Every day, for the past three days, someone has written a column about Nora Ephron, about her influence, about the sense of personal loss each columnist feels.

For myself, I think Ephron, for all her journalism, novels,  for all the movies she wrote or directed, will be chiefly remembered for the quasi-trilogy of romantic comedies:  When Harry Met Sally; Sleepless in Seattle, and You've Got Mail.
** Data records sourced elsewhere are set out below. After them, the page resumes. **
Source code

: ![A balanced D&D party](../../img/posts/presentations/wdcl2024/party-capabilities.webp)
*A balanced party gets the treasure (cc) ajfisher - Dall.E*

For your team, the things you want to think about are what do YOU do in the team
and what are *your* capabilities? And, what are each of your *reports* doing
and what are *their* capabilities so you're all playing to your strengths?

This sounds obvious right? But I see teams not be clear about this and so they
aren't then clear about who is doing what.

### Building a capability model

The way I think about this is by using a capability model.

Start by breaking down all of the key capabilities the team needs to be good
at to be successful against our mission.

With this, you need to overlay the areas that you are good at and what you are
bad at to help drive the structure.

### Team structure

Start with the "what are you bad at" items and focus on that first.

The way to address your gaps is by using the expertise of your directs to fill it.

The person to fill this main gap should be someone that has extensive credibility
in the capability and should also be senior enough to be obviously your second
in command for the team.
Of these, I think You've Got Mail and Sleepless in Seattle were the lesser works, YGM being somewhat lesser than SiS.  They were charming, witty fairy tales (inspired, according to Ephron herself, not a little by Jane Austen).  In YGM, the heroine ends up falling magically for the very fellow who has engineered the demise of her small, revered bookshop --- but it's okay; he's fabulously wealthy and she can always go work in his box bookstore.  In SiS, a woman comes to see that you really shouldn't settle for the guy with an allergy, no matter how sweet he is and perfect for you; you should drop everything and go after the dream guy you heard on the radio.  I actually quite enjoyed these two films, all evidence to the contrary, but felt mightily manipulated and rather uneasy about what they seemed to be telling us.  Of course, matters probably weren't helped by the fact that SiS came out when I was the mother of one and YGM when I was the mother of two.  I didn't even see YGM in a cinema, but riddled with commercials on TV.  I didn't get out much in those days.
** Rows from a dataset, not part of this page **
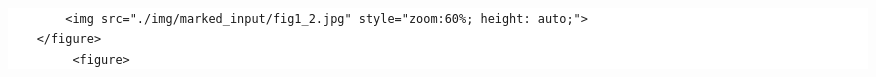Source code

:             <img src="./img/marked_input/fig1_2.jpg" style="zoom:60%; height: auto;">
        </figure>
             <figure>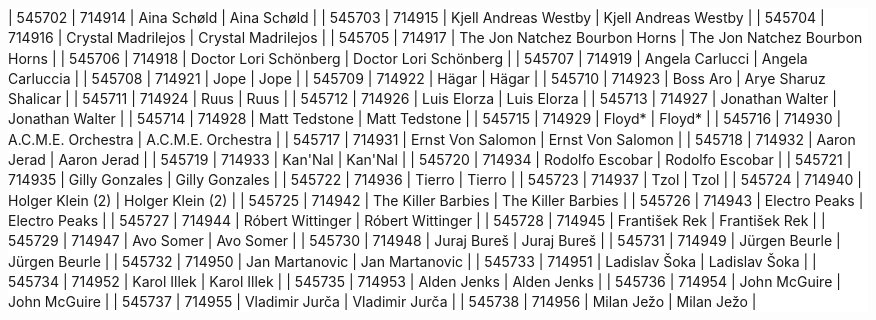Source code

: | 545702 | 714914 | Aina Schøld | Aina Schøld |
| 545703 | 714915 | Kjell Andreas Westby | Kjell Andreas Westby |
| 545704 | 714916 | Crystal Madrilejos | Crystal Madrilejos |
| 545705 | 714917 | The Jon Natchez Bourbon Horns | The Jon Natchez Bourbon Horns |
| 545706 | 714918 | Doctor Lori Schönberg | Doctor Lori Schönberg |
| 545707 | 714919 | Angela Carlucci | Angela Carluccia |
| 545708 | 714921 | Jope | Jope |
| 545709 | 714922 | Hägar | Hägar |
| 545710 | 714923 | Boss Aro | Arye Sharuz Shalicar |
| 545711 | 714924 | Ruus | Ruus |
| 545712 | 714926 | Luis Elorza | Luis Elorza |
| 545713 | 714927 | Jonathan Walter | Jonathan Walter |
| 545714 | 714928 | Matt Tedstone | Matt Tedstone |
| 545715 | 714929 | Floyd* | Floyd* |
| 545716 | 714930 | A.C.M.E. Orchestra | A.C.M.E. Orchestra |
| 545717 | 714931 | Ernst Von Salomon | Ernst Von Salomon |
| 545718 | 714932 | Aaron Jerad | Aaron Jerad |
| 545719 | 714933 | Kan'Nal | Kan'Nal |
| 545720 | 714934 | Rodolfo Escobar | Rodolfo Escobar |
| 545721 | 714935 | Gilly Gonzales | Gilly Gonzales |
| 545722 | 714936 | Tierro | Tierro |
| 545723 | 714937 | Tzol | Tzol |
| 545724 | 714940 | Holger Klein (2) | Holger Klein (2) |
| 545725 | 714942 | The Killer Barbies | The Killer Barbies |
| 545726 | 714943 | Electro Peaks | Electro Peaks |
| 545727 | 714944 | Róbert Wittinger | Róbert Wittinger |
| 545728 | 714945 | František Rek | František Rek |
| 545729 | 714947 | Avo Somer | Avo Somer |
| 545730 | 714948 | Juraj Bureš | Juraj Bureš |
| 545731 | 714949 | Jürgen Beurle | Jürgen Beurle |
| 545732 | 714950 | Jan Martanovic | Jan Martanovic |
| 545733 | 714951 | Ladislav Šoka | Ladislav Šoka |
| 545734 | 714952 | Karol Illek | Karol Illek |
| 545735 | 714953 | Alden Jenks | Alden Jenks |
| 545736 | 714954 | John McGuire | John McGuire |
| 545737 | 714955 | Vladimir Jurča | Vladimir Jurča |
| 545738 | 714956 | Milan Ježo | Milan Ježo |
When Harry Met Sally was a different kettle of fish, and not just because I went to see it the day I first learned my mother-in-law was dying.  (It's a long story.)  We tend to forget that landmark films are landmark films, simply because they are so heavily imitated.  However, can you really think of a movie like WHMS coming out before 1989?  A lot of the columnists have mentioned Annie Hall, but that's Woody Allen seeing women through his own heavily filtered lens (albeit also with Gershwin tunes).  Both Sally and Harry emerge as fully-developed characters; we're seeing both their viewpoints.  We're also treated to the rather saner viewpoints of Marie and Jess, played to perfection by Carrie Fisher and the late Bruno Kirby. ("Promise me I'll never be back out there...")
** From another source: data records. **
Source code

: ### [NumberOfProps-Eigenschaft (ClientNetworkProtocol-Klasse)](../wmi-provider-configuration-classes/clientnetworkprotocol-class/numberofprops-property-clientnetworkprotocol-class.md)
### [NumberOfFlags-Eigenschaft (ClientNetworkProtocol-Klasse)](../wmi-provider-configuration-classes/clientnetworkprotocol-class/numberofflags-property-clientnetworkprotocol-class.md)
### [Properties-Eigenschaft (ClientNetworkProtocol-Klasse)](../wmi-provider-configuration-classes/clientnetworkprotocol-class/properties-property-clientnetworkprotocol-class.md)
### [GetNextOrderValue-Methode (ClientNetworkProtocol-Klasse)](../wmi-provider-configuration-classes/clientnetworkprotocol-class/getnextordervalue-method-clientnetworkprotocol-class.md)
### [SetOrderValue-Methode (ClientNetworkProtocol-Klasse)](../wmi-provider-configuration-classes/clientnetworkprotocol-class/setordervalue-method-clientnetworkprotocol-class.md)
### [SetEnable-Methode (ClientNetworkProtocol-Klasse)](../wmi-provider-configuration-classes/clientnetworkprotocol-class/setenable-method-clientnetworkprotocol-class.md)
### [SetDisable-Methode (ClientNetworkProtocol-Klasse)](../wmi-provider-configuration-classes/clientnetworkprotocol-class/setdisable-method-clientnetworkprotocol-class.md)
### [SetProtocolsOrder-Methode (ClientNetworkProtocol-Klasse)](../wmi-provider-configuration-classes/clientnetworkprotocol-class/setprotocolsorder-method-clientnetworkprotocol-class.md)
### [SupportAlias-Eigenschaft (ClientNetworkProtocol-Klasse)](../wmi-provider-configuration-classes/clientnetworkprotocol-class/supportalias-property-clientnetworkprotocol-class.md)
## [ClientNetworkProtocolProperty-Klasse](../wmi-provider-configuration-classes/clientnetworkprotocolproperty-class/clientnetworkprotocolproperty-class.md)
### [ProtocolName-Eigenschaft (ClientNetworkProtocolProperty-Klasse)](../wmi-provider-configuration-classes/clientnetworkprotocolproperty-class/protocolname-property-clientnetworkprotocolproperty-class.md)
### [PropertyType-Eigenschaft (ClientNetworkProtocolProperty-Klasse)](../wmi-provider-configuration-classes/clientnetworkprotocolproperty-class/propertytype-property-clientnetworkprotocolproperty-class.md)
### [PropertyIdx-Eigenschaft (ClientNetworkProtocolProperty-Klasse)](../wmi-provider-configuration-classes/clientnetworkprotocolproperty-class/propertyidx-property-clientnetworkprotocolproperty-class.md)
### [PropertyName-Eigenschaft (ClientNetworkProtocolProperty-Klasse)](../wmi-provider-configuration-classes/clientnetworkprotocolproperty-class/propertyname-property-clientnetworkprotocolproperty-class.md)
You've Got Mail and Sleepless in Seattle are fluffy confections, but When Harry Met Sally is the feast, a cinematic classic.  YGM and SiS are pop songs; WHMS is a symphony.  You get the idea.

That said, none of my favourite bits of WHMS are on YouTube.  Most of them involve Carrie Fisher --- and that faked orgasm scene in the deli has been repeated to death, so I'm including my favourite scene from Sleepless in Seattle which has everything in it that made When Harry Met Sally great: witty yet realistic dialogue, and fabulous supporting performances, supplied in this case by Victor Garber and Rita Wilson, discussing two movies that are lesser works, but still beloved by somebody. I haven't seen either of them.